While Canadians will have less interest in the explanation of I.R.S. regulations, recent developments indicate tax officials in Canada are studying U.S. practices more closely to see if they might be applied to the Canadian situation.

To sum up, The Handbook On Private Foundations fills an important gap in the field; it should be compulsory reading for all those interested in philanthropy.


The First Ten Years

by Earl F. Damude, Editor Emeritus, The Medical Post Published by The Physicians’ Services Incorporated Foundation, Toronto 1980, 139 pp.

REVIEWED BY LYNN BEYAN, Editor, The Philanthropistand Member, The Ontario Bar

This book is appropriately subtitled “The Story of the beginning and achievements of The Physicians’ Services Incorporated Foundation during the first decade from 1970 to 1980”.

The book is divided into three parts. The first, just over 50 pages in length, gives a brief history of Physicians’ Services Incorporated (P.S.I.), the transition to the government-operated medical plan, and the establishment and operation of the P.S.I. Foundation, funded by the reserves of P.S.I.

The description of the Foundation’s operations is divided into: investments, grantmaking, and organization and management. A detailed review of the Foundation’s investment policy and results for its first decade is provided, with credit for these results being given both to the decision to maintain a diversified investment portfolio and the decision to employ professional managers.

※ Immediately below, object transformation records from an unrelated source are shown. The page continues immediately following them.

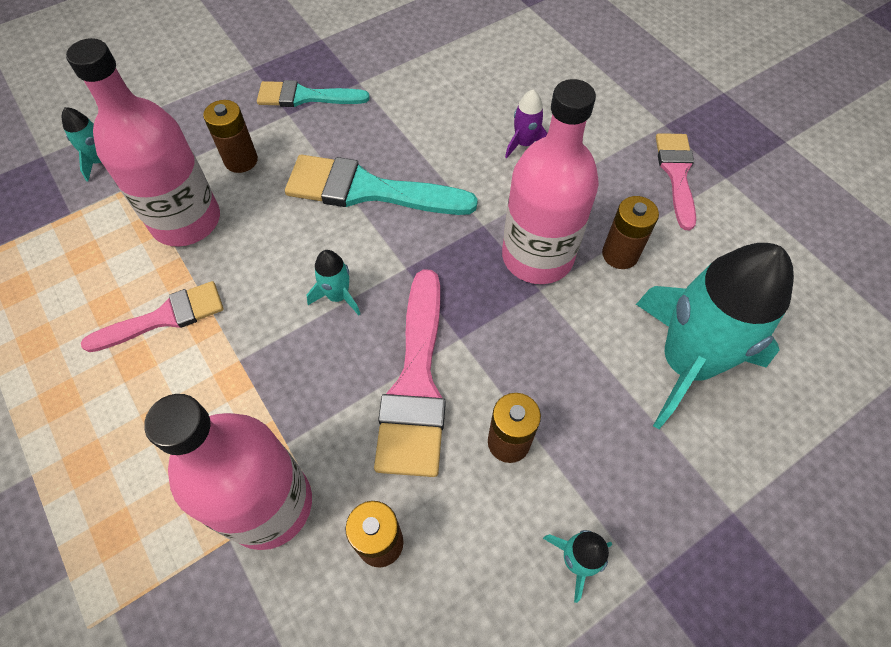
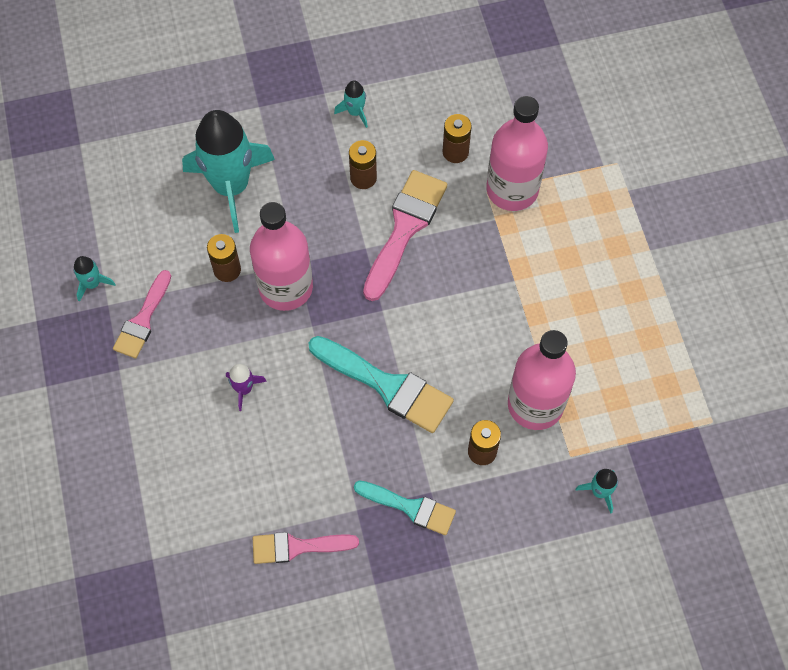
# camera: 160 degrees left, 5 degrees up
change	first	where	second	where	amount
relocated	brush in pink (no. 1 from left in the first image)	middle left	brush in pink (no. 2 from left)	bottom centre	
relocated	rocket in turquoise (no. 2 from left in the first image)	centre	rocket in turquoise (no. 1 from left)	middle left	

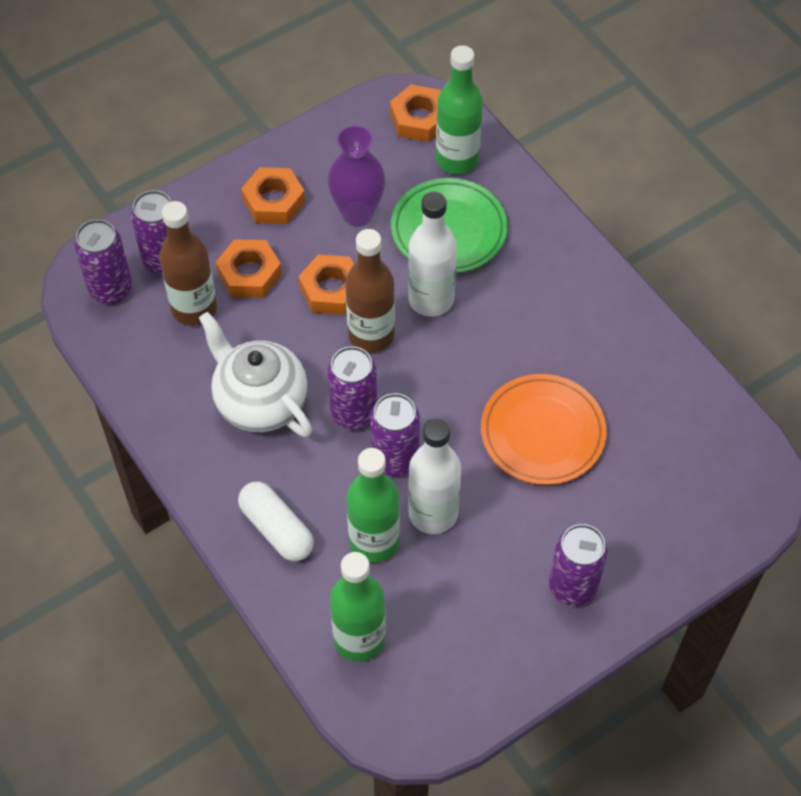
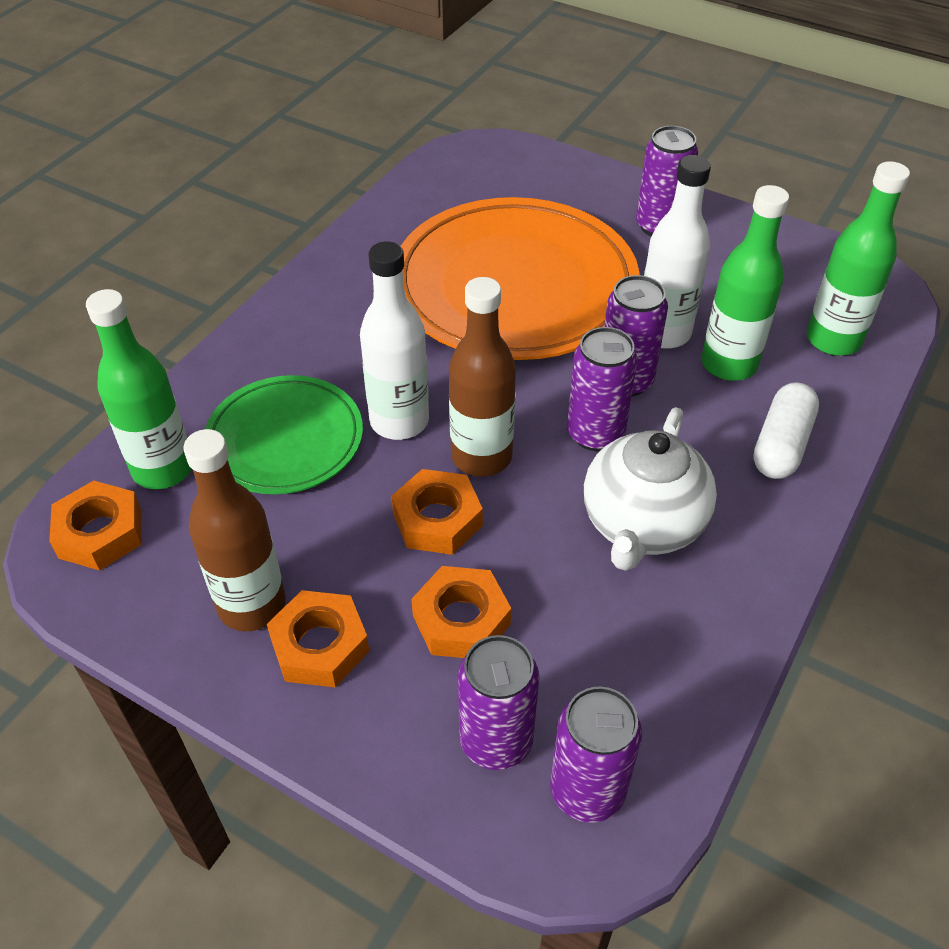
# camera: 115 degrees left, 10 degrees down
change	first	where	second	where	amount
missing	vase in purple	top centre			
relocated	bottle in brown (no. 1 from left)	top left		middle left	
size	plate in orange	middle right		top centre	x1.78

The scope of the philanthropic activities of the Foundation is described as en­compassing: health education, health-care delivery and health research in the Province of Ontario. Extensive examples are provided of granting programs and changes made to the original granting policy based on such factors as experience and increased income.

The section on organization and management describes the composition and selection of the membership and the structure of the Foundation. Reference is made to the cost of operations, with a suggestion that detailed information may be obtained from annual reports of the Foundation. Finally, the contribution of the Foundation and its executive director, Arthur Bond, to the establishment of The Association of Canadian Foundations, is described.

The second part of the book is a summary of 12 selected research projects funded by the Foundation. The third part contains seven appendices including a com­plete list of all grants awarded by the Foundation.

The author has enthusiastically reviewed the accomplishments of the Founda­tion and written a concise, easily-read history of one of Canada’s more successful foundations.